NYT Shields Identity of FBI Informant on Trump Campaign… But Another Outlet Reveals Him
The New York Times knows the identity of an informant the FBI used to investigate Russia’s ties to President Donald Trump‘s campaign, but it is not releasing the name, citing security concerns.
The New York Times report comes after Trump took to Twitter Friday morning to accuse the FBI of having a mole “implanted” into his campaign.
“Reports are there was indeed at least one FBI representative implanted, for political purposes, into my campaign for president,” Trump wrote. “It took place very early on, and long before the phony Russia Hoax became a ‘hot’ Fake News story. If true – all time biggest political scandal!”
Reports are there was indeed at least one FBI representative implanted, for political purposes, into my campaign for president. It took place very early on, and long before the phony Russia Hoax became a “hot” Fake News story. If true – all time biggest political scandal!
— Donald J. Trump (@realDonaldTrump) May 18, 2018
The Times noted that the president’s claim was made without any evidence, and then asserted that they know who the informant is, and s/he is not a spy at all.
“In fact, F.B.I. agents sent an informant to talk to two campaign advisers only after they received evidence that the pair had suspicious contacts linked to Russia during the campaign,” the NYT report reads, countering Trump’s tweets.
The report continues on: “The informant, an American academic who teaches in Britain, made contact late that summer with one campaign adviser, George Papadopoulos, according to people familiar with the matter.”
The Times declined to provide the name of the informant, however, noting: “New York Times has learned the source’s identity but typically does not name informants to preserve their safety.”
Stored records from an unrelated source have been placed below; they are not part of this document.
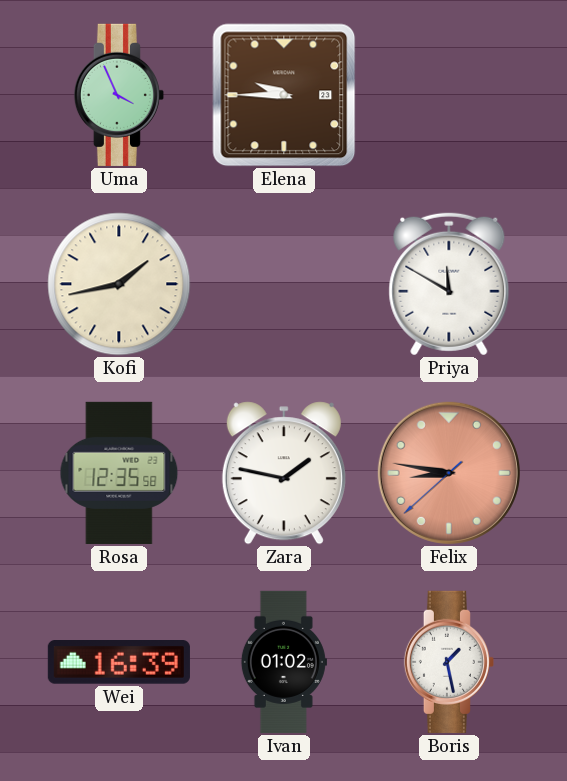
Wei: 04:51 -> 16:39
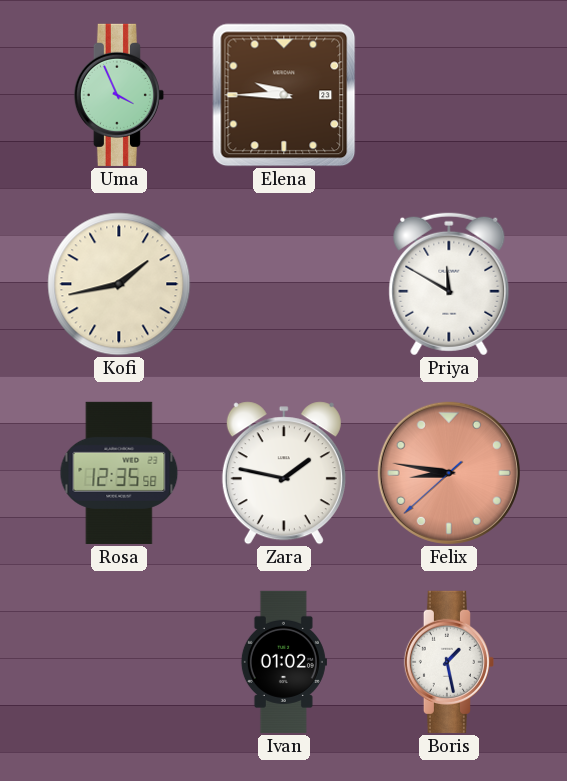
Wei: 16:39 -> none
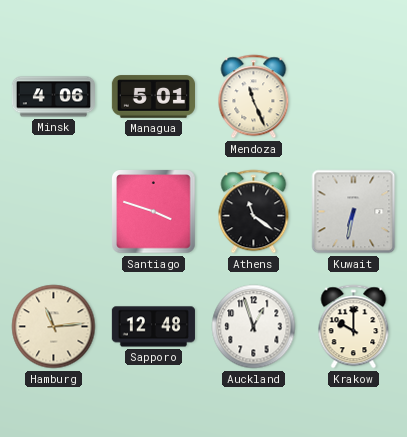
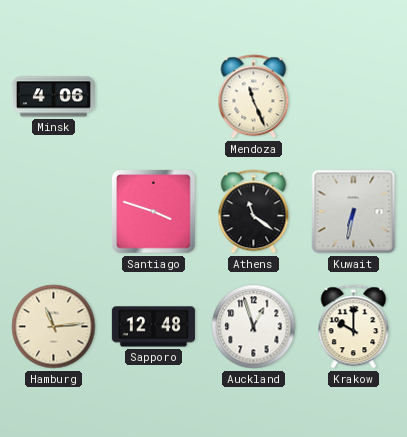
Managua: 5:01 -> none
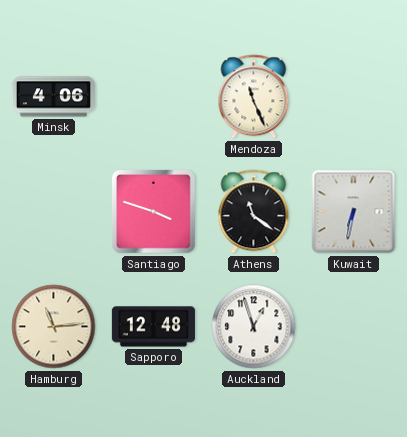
Krakow: 10:00 -> none
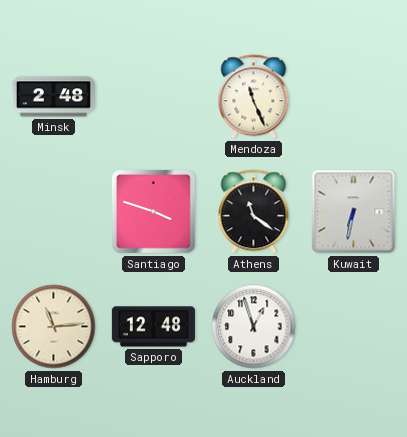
Minsk: 4:06 -> 2:48
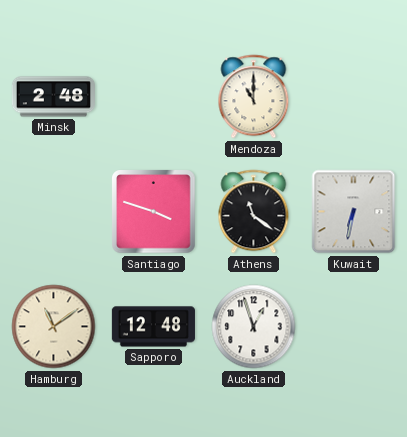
Mendoza: 11:26 -> 11:00
Hamburg: 11:14 -> 11:09
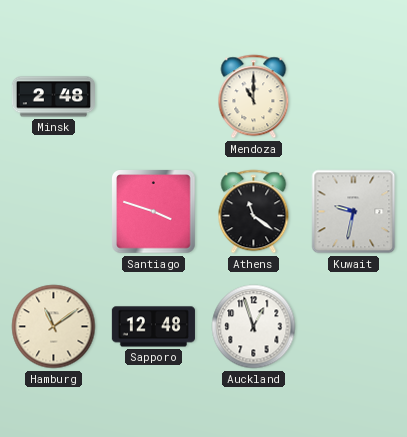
Kuwait: 6:32 -> 9:32
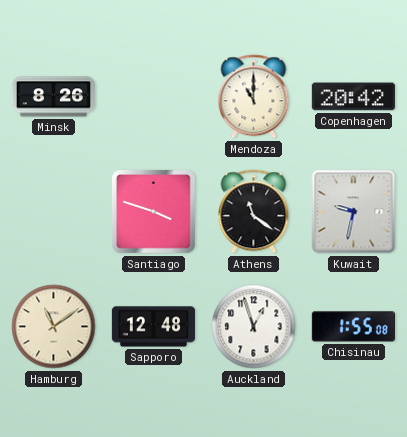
Minsk: 2:48 -> 8:26
Copenhagen: none -> 20:42
Chisinau: none -> 1:55
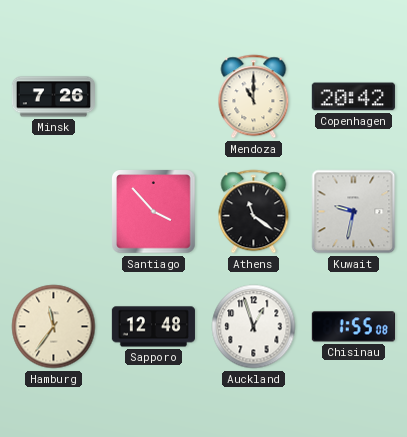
Minsk: 8:26 -> 7:26
Santiago: 3:48 -> 3:53
Hamburg: 11:09 -> 11:36
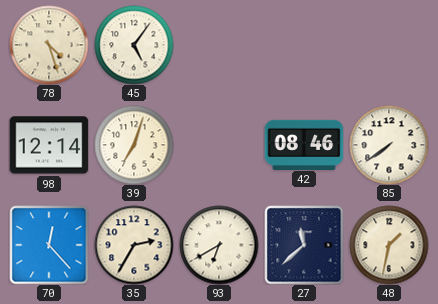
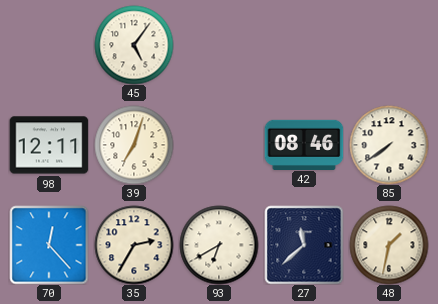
78: 4:27 -> none
98: 12:14 -> 12:11
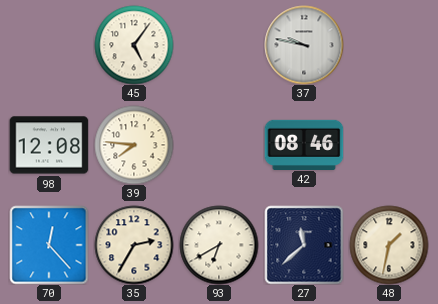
37: none -> 9:47
98: 12:11 -> 12:08
39: 7:03 -> 7:46
85: 7:39 -> none
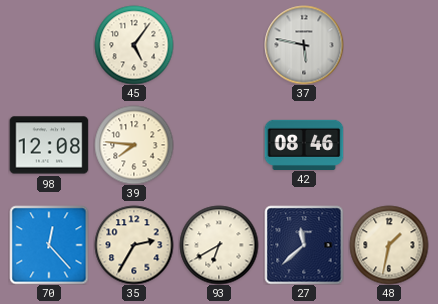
37: 9:47 -> 5:47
The conservative Daily Caller, though, has named Stefan Halper as the likely informant, and in doing so, also lent credence to the Times report.
The steady stream of clues leaked to the Times and WaPo have touched off intense speculation about the identity of the source. Some cable TV commentators have pointed to a March 25 report from TheDCNF about Stefan Halper, a University of Cambridge professor who was in contact with both Page and Papadopoulos. Halper, a U.S. citizen, is a veteran of three Republican presidential administrations.
Halper enticed Papadopoulos to visit London in September 2016 with an offer to pay for a policy paper about energy issues. Papadopoulos made the trip and wrote the paper. He was paid $3,000.
The Daily Caller also provided this caveat about their claims: “Government sources have declined to confirm or deny whether Halper is the source, though TheDCNF has been told that his name has popped up in some capacity in the Russia matter.”